That has made Marseille a magnet for data-center operations—where data and application providers can "put platforms in a safe environment in terms of legal and financial environments like Europe and particularly the European Union and at the same time be connected to 46 countries directly with a very low latency," Coquio explained. "Basically, in the last 15 years, we have [cut] the cost of a submarine cable to a [10th of what it was] and multiplied the capacity by 50."
As a result of this transformation of the Internet world and the corresponding rise of Marseille as a digital content center for the world, demand for co-location space has driven Interxion to undertake an interesting construction project: the conversion of a former Nazi submarine base into a seaside data center.
Pretty cool in a Bond-villian-evil-lair sort of way.
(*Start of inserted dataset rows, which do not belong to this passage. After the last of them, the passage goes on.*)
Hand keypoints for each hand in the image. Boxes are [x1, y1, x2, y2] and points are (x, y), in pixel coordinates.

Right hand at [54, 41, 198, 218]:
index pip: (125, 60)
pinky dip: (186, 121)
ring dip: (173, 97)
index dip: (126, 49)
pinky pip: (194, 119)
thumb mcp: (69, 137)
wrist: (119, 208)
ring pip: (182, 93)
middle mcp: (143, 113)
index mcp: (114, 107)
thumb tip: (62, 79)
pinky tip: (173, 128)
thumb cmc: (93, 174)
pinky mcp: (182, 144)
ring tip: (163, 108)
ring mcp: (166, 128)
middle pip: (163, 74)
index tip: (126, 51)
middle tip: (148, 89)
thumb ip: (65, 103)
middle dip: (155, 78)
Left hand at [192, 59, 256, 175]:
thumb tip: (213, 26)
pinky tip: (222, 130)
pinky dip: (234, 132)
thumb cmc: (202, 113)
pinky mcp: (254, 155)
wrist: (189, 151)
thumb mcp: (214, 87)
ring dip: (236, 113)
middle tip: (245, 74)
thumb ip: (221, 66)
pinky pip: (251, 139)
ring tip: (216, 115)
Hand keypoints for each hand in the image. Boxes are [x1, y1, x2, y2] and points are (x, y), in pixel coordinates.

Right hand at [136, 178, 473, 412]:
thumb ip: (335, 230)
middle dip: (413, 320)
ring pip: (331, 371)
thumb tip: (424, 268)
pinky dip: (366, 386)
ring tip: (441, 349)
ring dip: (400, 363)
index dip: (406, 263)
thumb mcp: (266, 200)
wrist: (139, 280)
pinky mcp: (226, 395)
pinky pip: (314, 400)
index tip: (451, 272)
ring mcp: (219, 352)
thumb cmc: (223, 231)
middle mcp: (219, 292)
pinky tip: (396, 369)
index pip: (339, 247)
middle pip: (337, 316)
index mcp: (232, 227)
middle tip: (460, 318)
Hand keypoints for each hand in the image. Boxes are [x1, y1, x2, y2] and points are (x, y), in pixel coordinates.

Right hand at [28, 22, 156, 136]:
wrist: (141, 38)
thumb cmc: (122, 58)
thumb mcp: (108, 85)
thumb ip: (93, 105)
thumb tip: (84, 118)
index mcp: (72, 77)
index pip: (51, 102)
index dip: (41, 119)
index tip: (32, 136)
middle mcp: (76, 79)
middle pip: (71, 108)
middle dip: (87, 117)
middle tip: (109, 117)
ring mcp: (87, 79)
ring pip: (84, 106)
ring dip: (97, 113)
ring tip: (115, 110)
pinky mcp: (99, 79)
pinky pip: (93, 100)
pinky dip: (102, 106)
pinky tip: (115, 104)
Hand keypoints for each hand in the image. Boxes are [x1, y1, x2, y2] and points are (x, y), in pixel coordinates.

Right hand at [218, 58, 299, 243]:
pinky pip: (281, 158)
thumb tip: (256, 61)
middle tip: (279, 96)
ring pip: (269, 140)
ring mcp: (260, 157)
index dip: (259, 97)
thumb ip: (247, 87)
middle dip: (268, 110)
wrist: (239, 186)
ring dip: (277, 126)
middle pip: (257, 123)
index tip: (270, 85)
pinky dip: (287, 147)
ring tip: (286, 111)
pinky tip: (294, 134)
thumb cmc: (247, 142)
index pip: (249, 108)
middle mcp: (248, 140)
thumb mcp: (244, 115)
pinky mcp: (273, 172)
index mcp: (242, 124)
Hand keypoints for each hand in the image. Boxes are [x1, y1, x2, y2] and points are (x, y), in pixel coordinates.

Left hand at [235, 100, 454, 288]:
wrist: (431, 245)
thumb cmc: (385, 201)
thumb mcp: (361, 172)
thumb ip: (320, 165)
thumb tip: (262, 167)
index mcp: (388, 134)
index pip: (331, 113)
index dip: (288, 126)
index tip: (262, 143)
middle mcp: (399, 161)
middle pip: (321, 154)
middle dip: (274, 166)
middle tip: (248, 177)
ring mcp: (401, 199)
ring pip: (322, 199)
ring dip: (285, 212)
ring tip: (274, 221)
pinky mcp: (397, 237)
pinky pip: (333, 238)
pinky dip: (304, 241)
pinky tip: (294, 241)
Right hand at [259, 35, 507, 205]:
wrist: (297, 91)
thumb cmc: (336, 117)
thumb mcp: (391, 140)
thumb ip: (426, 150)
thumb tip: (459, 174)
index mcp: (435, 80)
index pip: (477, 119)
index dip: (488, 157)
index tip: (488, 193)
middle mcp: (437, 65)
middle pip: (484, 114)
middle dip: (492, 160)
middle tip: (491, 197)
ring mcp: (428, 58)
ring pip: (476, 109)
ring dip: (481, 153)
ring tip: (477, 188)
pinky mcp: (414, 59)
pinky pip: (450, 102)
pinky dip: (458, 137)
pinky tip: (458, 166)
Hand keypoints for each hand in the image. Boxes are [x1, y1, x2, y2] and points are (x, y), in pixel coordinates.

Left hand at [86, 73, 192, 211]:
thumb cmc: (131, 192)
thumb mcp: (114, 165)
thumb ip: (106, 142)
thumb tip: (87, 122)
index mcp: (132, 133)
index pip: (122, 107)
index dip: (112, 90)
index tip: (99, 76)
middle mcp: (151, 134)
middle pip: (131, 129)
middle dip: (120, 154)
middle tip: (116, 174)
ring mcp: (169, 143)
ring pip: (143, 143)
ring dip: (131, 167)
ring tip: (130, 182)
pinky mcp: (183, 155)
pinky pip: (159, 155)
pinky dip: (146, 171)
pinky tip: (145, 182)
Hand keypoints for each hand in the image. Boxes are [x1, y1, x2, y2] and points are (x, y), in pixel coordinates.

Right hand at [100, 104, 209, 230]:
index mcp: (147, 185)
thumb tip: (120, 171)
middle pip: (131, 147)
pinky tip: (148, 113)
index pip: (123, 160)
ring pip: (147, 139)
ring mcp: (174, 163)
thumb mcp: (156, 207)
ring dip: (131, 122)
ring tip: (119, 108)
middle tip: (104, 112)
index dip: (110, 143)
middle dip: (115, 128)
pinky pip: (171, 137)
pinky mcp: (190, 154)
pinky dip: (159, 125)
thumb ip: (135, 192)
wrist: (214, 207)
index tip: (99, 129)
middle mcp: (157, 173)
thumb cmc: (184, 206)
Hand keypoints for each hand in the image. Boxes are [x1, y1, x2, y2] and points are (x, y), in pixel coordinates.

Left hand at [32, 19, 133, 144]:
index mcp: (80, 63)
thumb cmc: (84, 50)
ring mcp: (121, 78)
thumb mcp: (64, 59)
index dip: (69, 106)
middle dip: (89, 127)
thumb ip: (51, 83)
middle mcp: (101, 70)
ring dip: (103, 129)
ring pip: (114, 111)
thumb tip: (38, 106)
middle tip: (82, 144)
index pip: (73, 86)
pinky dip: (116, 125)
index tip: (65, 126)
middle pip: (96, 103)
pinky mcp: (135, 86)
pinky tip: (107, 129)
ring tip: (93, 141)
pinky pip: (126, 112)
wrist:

But it has a way to go for top spot in that category:
In an underground bunker 100 feet beneath Stockholm lies a unique facility operated by the Swedish ISP Bahnhof. It’s become known as the “James Bond Villain Data Center” after it was featured on the Pingdom web site last year. Dean Nelson of Data Center Pulse recently got a tour of the data center from Bahnhof CEO Jon Karlung, who provided a look at the many unusual features of the facility, a former military bunker designed to withstand a hydrogen bomb blast. Karlung has said he drew his inspiration for many of the center’s flourishes from James Bond villains (especially Ernst Blofeld), hence the waterfalls, greenhouse-style NOC, glass-enclosed conference room “floating” above the colocation floor, and blue-lit diesel engines (supposedly used in German submarines).
But the Marseille one has "low latency", doesn't it?